Harrison Bader-Aaron Judge misplay proves costly for Yankees
A two-out, none-on, nothing-special fly ball to right-centerfield in the second inning proved to be a critical moment in the Yankees’ 5-0 loss to the Astros in Game 3 of the ALCS on Saturday.
Centerfielder Harrison Bader and rightfielder Aaron Judge converged on the ball. Either could have caught the routine fly hit by Christian Vazquez, but distracted by Judge’s presence, Bader dropped it. That helped Houston create two unearned runs against Gerrit Cole and a 2-0 hole the Yankees never escaped from.
Bader blamed the loud crowd, which prevented him and Judge from hearing each call off the other, and the unfortunate placement of the ball, directly between them. Judge blamed himself.
“That’s just what happens when you got two guys on defense who go really hard every time the ball is hit in their vicinity,” Bader said. “It was placed perfectly in between us. It’s a loud atmosphere — fans want to win, they’re cheering. It was just placed perfectly. Guys were calling it to the very end. We both got a little spooked. That’s just the nature of the game. It’s unfortunate that it happened, but it happens.”
Judge said: “We’re both going for it, both calling for it, and at the last second I hear him and am trying to get out of the way. I definitely messed him up on that play. I gotta take responsibility for that. He’s the centerfielder. When he calls it, I gotta drop and get out of the way. I just couldn’t move quick enough. I don’t think the noise was really too much of a factor.”
That sequence zapped much of the energy from the Bronx crowd of 47,569 and effectively ended the game, considering the way the Yankees hit (or didn’t hit). So now they face a legitimate must-win scenario in Game 4 on Sunday night. Down 3-0 in the best-of-seven series, they have to beat the Astros four times in a row to advance to the World Series.

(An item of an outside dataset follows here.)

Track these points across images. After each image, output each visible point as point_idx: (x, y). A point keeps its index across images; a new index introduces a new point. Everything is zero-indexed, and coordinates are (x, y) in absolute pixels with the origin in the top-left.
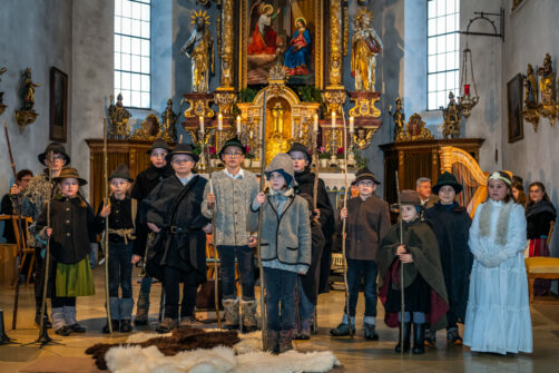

For Bader, a Gold Glover acquired from St. Louis for Jordan Montgomery specifically to bolster the Yankees’ outfield situation in September and October, a degree of difficulty on the key play stemmed from the mere presence of Judge, a 6-7, 282-pound hulk of a human who was bearing down on him. At the last moment, Judge deferred, withdrawing his glove. The ball went off the heel of Bader’s glove and fell to the ground, and he was charged with an error.
“He’s, like, 9 feet tall. You don’t want to get anybody hurt. You go really hard, but you don’t want to get anybody hurt,” Bader said.
Bader chased the ball down and threw it back to the infield. The play seemed so easy that Vazquez, assuming he had made an out to end the inning, already was jogging back to the dugout. He was halfway between first base and the mound — way out of the baseline — when he realized he was safe. He scrambled back to the base, bringing No. 9 hitter Chas McCormick to the plate.
McCormick sent a line drive just hard enough and just high enough to hit the top of the short porch in rightfield and skip into the stands for a two-run homer.
“I would probably count it as one of the mistakes of the evening,” said Cole, who called the Bader/Judge misplay “unfortunate.” “It was a couple inches over the plate more than we wanted, and the bounce went his way. It’s a pitch I’d rather do over.”